TAX experts in York today called for an investigation into why an increasing number of people fail to cope with the Inland Revenue's self-assessment system.

David Walker, president of the York Society of Chartered Accountants, said a study was needed to determine what was going wrong. With four million returns still outstanding, chartered accountants fear the January 31 deadline will be missed by more taxpayers than ever before, resulting in a record multi-million pound windfall of fines and surcharges for the Treasury. In the last three years, self-assessment penalties collected by the Inland Revenue have increased five-fold to more than £50 million.

"We are now in the fifth year of self-assessment, but the number of people who send in returns late, or not at all, is increasing, and we need to know why," said Mr Walker. "The system is very complex, which may be the reason many just don't or can't do it properly, but it's in everybody's interests that some attention is given to what's going wrong."

Taxpayers who do not use a professional adviser will now have to work out how much they owe, but, said Mr Walker, they could easily be baffled by the thick and complicated Tax Calculation Guide.
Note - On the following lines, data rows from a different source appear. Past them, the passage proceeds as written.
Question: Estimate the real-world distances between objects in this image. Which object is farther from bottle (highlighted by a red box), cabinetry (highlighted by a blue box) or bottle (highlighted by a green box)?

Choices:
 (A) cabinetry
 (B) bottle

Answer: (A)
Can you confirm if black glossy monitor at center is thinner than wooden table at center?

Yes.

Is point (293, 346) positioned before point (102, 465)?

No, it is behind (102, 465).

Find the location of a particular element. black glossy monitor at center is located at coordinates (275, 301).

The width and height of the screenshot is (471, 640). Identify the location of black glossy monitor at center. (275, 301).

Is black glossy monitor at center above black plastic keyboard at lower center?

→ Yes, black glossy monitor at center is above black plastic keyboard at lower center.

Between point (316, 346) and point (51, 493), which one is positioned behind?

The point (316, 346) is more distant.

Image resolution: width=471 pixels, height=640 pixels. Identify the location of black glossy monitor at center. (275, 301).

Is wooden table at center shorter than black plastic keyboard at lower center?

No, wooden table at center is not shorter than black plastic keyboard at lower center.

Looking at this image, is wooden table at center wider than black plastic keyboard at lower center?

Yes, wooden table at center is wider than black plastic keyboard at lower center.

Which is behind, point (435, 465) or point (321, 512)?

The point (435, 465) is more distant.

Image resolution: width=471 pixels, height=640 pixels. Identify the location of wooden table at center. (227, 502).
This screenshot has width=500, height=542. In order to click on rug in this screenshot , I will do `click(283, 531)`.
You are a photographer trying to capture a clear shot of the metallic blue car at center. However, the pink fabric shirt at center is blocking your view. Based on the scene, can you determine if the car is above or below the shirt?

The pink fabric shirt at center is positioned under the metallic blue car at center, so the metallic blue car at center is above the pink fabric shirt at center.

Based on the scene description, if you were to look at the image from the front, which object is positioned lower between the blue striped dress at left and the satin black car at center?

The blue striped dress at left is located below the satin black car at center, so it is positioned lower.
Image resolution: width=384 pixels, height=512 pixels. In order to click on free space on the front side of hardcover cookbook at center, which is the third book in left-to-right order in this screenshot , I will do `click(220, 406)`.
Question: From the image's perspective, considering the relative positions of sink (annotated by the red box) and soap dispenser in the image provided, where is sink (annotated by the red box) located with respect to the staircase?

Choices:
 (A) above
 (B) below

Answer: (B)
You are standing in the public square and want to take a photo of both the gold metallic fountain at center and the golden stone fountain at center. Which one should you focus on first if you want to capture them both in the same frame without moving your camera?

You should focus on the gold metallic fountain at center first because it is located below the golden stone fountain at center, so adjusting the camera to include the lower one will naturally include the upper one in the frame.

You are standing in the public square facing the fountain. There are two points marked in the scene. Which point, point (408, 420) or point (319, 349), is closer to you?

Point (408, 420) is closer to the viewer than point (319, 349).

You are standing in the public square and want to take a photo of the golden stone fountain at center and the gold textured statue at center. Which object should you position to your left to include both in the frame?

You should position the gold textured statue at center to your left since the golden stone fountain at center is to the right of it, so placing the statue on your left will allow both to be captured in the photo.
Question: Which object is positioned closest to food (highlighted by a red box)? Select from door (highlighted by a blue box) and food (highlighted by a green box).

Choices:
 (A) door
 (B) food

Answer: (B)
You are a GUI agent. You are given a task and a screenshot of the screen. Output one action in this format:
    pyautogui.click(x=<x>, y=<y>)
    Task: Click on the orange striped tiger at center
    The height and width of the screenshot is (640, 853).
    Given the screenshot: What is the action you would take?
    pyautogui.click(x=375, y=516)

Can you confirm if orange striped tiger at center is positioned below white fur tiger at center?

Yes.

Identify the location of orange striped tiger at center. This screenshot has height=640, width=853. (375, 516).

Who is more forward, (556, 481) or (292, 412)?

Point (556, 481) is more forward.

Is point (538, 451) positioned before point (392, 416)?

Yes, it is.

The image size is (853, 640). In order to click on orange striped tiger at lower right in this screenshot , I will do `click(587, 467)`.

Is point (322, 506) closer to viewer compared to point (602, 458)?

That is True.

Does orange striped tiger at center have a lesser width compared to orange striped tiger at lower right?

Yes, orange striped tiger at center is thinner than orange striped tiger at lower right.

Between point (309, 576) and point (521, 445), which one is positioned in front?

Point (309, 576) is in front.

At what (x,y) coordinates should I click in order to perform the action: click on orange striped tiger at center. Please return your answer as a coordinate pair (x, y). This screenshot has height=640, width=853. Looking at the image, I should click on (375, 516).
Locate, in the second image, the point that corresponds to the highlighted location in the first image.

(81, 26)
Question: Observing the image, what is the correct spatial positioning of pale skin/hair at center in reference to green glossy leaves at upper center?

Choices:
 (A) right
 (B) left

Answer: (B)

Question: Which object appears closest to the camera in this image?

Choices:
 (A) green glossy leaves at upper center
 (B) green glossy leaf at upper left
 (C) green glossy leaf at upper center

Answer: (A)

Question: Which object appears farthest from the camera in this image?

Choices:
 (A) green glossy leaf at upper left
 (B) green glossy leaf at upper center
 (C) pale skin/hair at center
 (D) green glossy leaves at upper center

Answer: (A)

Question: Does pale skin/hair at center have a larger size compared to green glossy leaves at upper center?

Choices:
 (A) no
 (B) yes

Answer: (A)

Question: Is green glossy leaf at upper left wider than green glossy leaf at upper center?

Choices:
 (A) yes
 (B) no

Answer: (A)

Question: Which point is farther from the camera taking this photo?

About 1.5 million people in the region - mainly high earners and those who receive untaxed income - are required to submit self-assessment returns. Those who miss the January 31 deadline will incur an automatic fine of £100, and may have to pay interest on outstanding tax at the rate of 6.5 per cent until the debt is settled. In response to the growing problem of late filing, the Inland Revenue has introduced a system of "cold calling" by telephoning some taxpayers to remind them of the deadline.

The groups most likely to receive calls are those who filed late returns in previous years, people new to the system, and taxpayers in the Construction Industry Scheme.